Data for this task
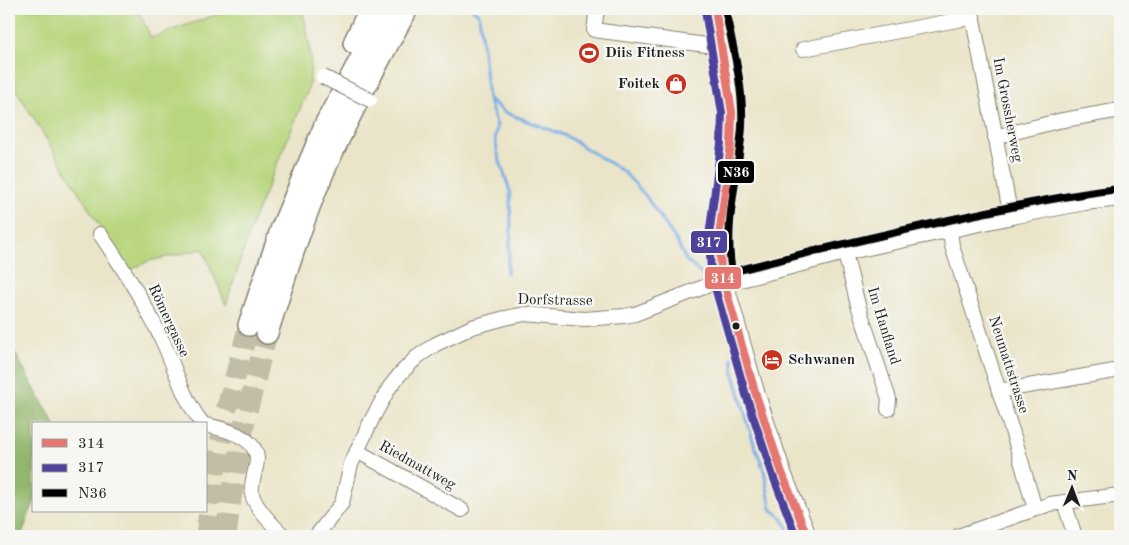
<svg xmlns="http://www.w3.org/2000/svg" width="1129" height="545" viewBox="0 0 1129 545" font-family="'Old Standard TT',serif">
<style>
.green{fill:#b8d67d;stroke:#6a794c}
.forest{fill:#92b76c;stroke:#576a44}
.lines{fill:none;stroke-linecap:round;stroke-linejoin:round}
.stream{stroke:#7baee7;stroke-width:3}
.highway-tunnel{stroke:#c1bda6;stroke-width:21;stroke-dasharray:21 11;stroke-linecap:butt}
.minor-casing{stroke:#838072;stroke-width:16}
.major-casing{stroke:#838072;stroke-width:20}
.highway-casing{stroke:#838072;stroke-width:24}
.minor{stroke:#fff;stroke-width:14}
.major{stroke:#fff;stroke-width:18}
.highway{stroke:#fff;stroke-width:21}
.minor-bridge-casing{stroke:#838072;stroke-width:16;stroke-linecap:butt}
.minor-bridge{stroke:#fff;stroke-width:14}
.bus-1-casing{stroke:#f6f6f2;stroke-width:11}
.bus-2-casing{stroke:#f6f6f2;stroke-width:11}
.bus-3-casing{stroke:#f6f6f2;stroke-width:11}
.bus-1{stroke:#e57670;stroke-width:8}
.bus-2{stroke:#4e429b;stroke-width:8}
.bus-3{stroke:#000;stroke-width:8}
.bus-dot{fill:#1c1c1c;stroke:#f6f6f2;stroke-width:2}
.labels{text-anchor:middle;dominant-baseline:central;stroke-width:5;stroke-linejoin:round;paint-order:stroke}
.poi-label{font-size:15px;font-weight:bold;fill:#1c1c1c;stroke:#f6f6f2;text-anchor:start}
.street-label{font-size:15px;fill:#1c1c1c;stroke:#f6f6f2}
.line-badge{stroke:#f6f6f2;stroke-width:2}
.badge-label{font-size:14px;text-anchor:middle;font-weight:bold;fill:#fff}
</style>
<rect width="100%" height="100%" fill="#f6f6f2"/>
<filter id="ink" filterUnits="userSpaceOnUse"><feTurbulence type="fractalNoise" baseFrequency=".02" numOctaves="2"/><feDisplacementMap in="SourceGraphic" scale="10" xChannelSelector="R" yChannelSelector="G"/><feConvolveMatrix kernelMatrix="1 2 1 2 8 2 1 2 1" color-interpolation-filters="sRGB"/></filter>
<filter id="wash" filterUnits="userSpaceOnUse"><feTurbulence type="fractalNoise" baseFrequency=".0096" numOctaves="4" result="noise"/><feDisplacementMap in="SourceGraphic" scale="20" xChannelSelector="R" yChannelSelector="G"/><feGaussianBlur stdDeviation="1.12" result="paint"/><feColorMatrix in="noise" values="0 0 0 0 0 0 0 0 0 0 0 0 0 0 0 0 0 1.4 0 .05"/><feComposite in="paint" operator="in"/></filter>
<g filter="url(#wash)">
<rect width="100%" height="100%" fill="#eae5c9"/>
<path class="green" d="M19 9H138L151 38 226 11V9H302C309 39 314 59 308 90L252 224 226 305 203 249 149 261 127 271 9 78V12Z"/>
<polygon class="forest" points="9,342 39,397 55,424 34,424 34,502 21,536 9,536"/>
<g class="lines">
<g class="stream">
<polyline points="472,9 479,14 488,98 497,126 495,137 498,155 510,191 511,233 507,273"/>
<polyline points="488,98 504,112 566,136 624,172 645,195 676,240 686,260 702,275"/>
<polyline points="732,358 734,375 754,444 764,470 771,509 781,517 787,526 787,536"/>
</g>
</g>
</g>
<g filter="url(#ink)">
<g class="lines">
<g class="highway-tunnel">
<polyline points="206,536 211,494 225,415 249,325"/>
<polyline points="226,536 231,498 245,420 267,333"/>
</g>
<g class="minor-casing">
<g id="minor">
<polyline points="597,9 594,30 706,45 721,42"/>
<polyline points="971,9 1011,217"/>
<polyline points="803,49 973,17"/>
<polyline points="995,137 1058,121 1120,110"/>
<polyline points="950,231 952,246 1015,440 1035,509"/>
<path d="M100 234C124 269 146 305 164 344 177 373 183 399 203 424"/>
<polyline points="845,253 858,305 889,399 888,409"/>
<polyline points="999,391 1120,370"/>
<path d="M206 425C224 429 256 436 257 459 257 470 250 482 252 494 254 506 275 528 284 536"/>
<polyline points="357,451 462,510"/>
<polyline points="1064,502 1075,536"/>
<polyline points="316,536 342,503 351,464 372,419 389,388 400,374 417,357 436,344 472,327 505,318 525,314 584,319 624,316 635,314 714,283 733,282 845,253 1017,216 1085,203 1120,199"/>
<polyline points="958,536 1050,504 1120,495"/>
</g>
</g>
<g class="major-casing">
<polyline id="major" points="715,9 732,112 731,144 719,236 721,272 755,392 782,473 807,536"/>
</g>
<g class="highway-casing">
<g id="highway">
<polyline points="354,43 370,9"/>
<polyline points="249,325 281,230 326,123 388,9"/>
<path d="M267 333C284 280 300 226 322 175 347 118 377 63 407 9"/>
</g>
</g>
<use href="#minor" class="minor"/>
<use href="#major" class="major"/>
<use href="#highway" class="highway"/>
<g class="minor-bridge-casing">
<polyline id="minor-bridge" points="323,77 370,100"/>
</g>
<use href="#minor-bridge" class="minor-bridge"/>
<g class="bus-1-casing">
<polyline id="bus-1" points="715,9 732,112 731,144 719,236 721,272 755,392 782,473 807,536"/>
</g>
<g class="bus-2-casing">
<polyline id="bus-2" points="705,11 722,113 721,143 709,236 711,274 746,395 773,476 796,536"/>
</g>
<g class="bus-3-casing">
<path id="bus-3" d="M725 9C733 48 744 87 742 127 739 175 723 223 732 272 807 252 882 235 958 218 1011 207 1065 195 1119 189"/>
</g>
<use href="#bus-1" class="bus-1"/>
<use href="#bus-2" class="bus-2"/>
<use href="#bus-3" class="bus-3"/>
</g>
</g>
<defs>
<g id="stadium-disc" transform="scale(1.125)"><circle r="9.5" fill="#c8321e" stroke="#f6f6f2"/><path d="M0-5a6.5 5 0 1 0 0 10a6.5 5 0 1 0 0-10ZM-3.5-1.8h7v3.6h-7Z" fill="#fff"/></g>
<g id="shop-disc" transform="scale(1.125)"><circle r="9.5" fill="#c8321e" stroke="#f6f6f2"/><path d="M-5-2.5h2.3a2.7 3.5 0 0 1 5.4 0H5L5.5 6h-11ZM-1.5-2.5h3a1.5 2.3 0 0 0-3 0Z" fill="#fff"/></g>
<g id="hotel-disc" transform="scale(1.125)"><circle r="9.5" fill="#c8321e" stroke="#f6f6f2"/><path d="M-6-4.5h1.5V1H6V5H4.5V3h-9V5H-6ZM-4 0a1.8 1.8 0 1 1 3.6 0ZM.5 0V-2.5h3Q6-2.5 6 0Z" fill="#fff"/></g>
</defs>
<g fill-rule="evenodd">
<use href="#stadium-disc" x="589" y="53"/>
<use href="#shop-disc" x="676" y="84"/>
<use href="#hotel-disc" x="772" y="360"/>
</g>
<circle class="bus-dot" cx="736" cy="326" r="4.5"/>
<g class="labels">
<g class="poi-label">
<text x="605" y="53">Diis Fitness</text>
<text x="660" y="84" text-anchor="end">Foitek</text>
<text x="788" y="360">Schwanen</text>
</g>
<g class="street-label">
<text transform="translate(1007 110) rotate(79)">Im Grossherweg</text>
<text transform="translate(555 301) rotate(1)">Dorfstrasse</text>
<text transform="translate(168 321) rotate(65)">Römergasse</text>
<text transform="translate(883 326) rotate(73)">Im Hanfland</text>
<text transform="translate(1008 365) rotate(72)">Neumattstrasse</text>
<text transform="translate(417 466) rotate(29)">Riedmattweg</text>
</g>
</g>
<g class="line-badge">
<rect x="717" y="160" width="38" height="24" rx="5" fill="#000"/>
<rect x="690" y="230" width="38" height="24" rx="5" fill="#4e429b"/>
<rect x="704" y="266" width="38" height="24" rx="5" fill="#e57670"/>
</g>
<g class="badge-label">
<text x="736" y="177">N36</text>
<text x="709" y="247">317</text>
<text x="723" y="283">314</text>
</g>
<rect width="1129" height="545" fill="none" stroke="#f6f6f2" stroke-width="30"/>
<rect x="32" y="422" width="175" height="90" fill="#f6f6f2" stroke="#9f9f9c"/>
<rect x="42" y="439" width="25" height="8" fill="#e57670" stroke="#9f9f9c"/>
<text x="78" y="448" font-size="15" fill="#1c1c1c">314</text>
<rect x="42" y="464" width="25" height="8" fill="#4e429b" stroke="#9f9f9c"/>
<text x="78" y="472" font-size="15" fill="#1c1c1c">317</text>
<rect x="42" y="489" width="25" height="8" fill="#000000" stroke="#9f9f9c"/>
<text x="78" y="498" font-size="15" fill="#1c1c1c">N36</text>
<g transform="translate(1072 488) rotate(1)" stroke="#f6f6f2" stroke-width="4" paint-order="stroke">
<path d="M0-4L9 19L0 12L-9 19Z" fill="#1c1c1c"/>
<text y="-8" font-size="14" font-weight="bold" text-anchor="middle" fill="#1c1c1c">N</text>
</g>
</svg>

Aim of the task
The lines you need are those holding the word "SourceGraphic"; copy each of them from the material above.

Reply to the task
<filter id="ink" filterUnits="userSpaceOnUse"><feTurbulence type="fractalNoise" baseFrequency=".02" numOctaves="2"/><feDisplacementMap in="SourceGraphic" scale="10" xChannelSelector="R" yChannelSelector="G"/><feConvolveMatrix kernelMatrix="1 2 1 2 8 2 1 2 1" color-interpolation-filters="sRGB"/></filter>
<filter id="wash" filterUnits="userSpaceOnUse"><feTurbulence type="fractalNoise" baseFrequency=".0096" numOctaves="4" result="noise"/><feDisplacementMap in="SourceGraphic" scale="20" xChannelSelector="R" yChannelSelector="G"/><feGaussianBlur stdDeviation="1.12" result="paint"/><feColorMatrix in="noise" values="0 0 0 0 0 0 0 0 0 0 0 0 0 0 0 0 0 1.4 0 .05"/><feComposite in="paint" operator="in"/></filter>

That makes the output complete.